## Task requirements
Format the rows below as a numbered list without blank lines, starting at the first row and ending at the row that contains "Count the number of values greater than 9.".

## Data to process
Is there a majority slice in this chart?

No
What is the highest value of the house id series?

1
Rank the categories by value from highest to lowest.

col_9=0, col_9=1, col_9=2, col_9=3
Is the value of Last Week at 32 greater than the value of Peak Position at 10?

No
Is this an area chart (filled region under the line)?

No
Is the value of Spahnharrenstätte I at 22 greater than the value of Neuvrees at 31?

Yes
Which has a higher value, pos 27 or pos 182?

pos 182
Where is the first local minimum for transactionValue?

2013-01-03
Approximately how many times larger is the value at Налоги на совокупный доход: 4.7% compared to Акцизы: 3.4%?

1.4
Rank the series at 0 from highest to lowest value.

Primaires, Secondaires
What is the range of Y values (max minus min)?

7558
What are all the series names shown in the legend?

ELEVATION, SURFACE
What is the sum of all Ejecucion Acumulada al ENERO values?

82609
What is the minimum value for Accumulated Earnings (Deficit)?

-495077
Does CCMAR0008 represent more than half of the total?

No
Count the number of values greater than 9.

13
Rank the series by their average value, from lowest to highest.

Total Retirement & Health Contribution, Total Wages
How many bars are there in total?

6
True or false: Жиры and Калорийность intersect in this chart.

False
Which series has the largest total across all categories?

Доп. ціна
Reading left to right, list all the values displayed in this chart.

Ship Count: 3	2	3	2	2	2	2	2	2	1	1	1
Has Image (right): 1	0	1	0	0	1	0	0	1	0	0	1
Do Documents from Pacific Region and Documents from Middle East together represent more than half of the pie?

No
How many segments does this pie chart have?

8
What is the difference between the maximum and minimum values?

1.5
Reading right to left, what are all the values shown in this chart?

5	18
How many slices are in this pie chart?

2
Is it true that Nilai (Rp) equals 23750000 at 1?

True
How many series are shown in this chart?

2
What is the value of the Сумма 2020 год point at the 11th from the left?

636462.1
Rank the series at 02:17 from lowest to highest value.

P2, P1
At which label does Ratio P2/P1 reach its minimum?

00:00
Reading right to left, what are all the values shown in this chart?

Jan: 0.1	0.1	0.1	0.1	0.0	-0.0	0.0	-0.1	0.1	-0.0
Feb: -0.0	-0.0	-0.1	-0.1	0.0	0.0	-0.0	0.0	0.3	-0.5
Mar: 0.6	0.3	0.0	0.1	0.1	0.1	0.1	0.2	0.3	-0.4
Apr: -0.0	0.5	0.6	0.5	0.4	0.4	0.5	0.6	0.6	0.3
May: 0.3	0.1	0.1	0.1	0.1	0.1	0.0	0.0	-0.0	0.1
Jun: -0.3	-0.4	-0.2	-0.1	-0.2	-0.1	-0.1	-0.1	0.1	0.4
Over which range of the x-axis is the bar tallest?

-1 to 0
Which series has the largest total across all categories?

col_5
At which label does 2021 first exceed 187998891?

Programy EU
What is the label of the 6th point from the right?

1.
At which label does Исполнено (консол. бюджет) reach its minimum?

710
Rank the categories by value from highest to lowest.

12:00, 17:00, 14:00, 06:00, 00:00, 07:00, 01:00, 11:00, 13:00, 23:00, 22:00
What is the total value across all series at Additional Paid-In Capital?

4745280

## Answer to the exercise
1. Is there a majority slice in this chart?
2. No
3. What is the highest value of the house id series?
4. 1
5. Rank the categories by value from highest to lowest.
6. col_9=0, col_9=1, col_9=2, col_9=3
7. Is the value of Last Week at 32 greater than the value of Peak Position at 10?
8. No
9. Is this an area chart (filled region under the line)?
10. No
11. Is the value of Spahnharrenstätte I at 22 greater than the value of Neuvrees at 31?
12. Yes
13. Which has a higher value, pos 27 or pos 182?
14. pos 182
15. Where is the first local minimum for transactionValue?
16. 2013-01-03
17. Approximately how many times larger is the value at Налоги на совокупный доход: 4.7% compared to Акцизы: 3.4%?
18. 1.4
19. Rank the series at 0 from highest to lowest value.
20. Primaires, Secondaires
21. What is the range of Y values (max minus min)?
22. 7558
23. What are all the series names shown in the legend?
24. ELEVATION, SURFACE
25. What is the sum of all Ejecucion Acumulada al ENERO values?
26. 82609
27. What is the minimum value for Accumulated Earnings (Deficit)?
28. -495077
29. Does CCMAR0008 represent more than half of the total?
30. No
31. Count the number of values greater than 9.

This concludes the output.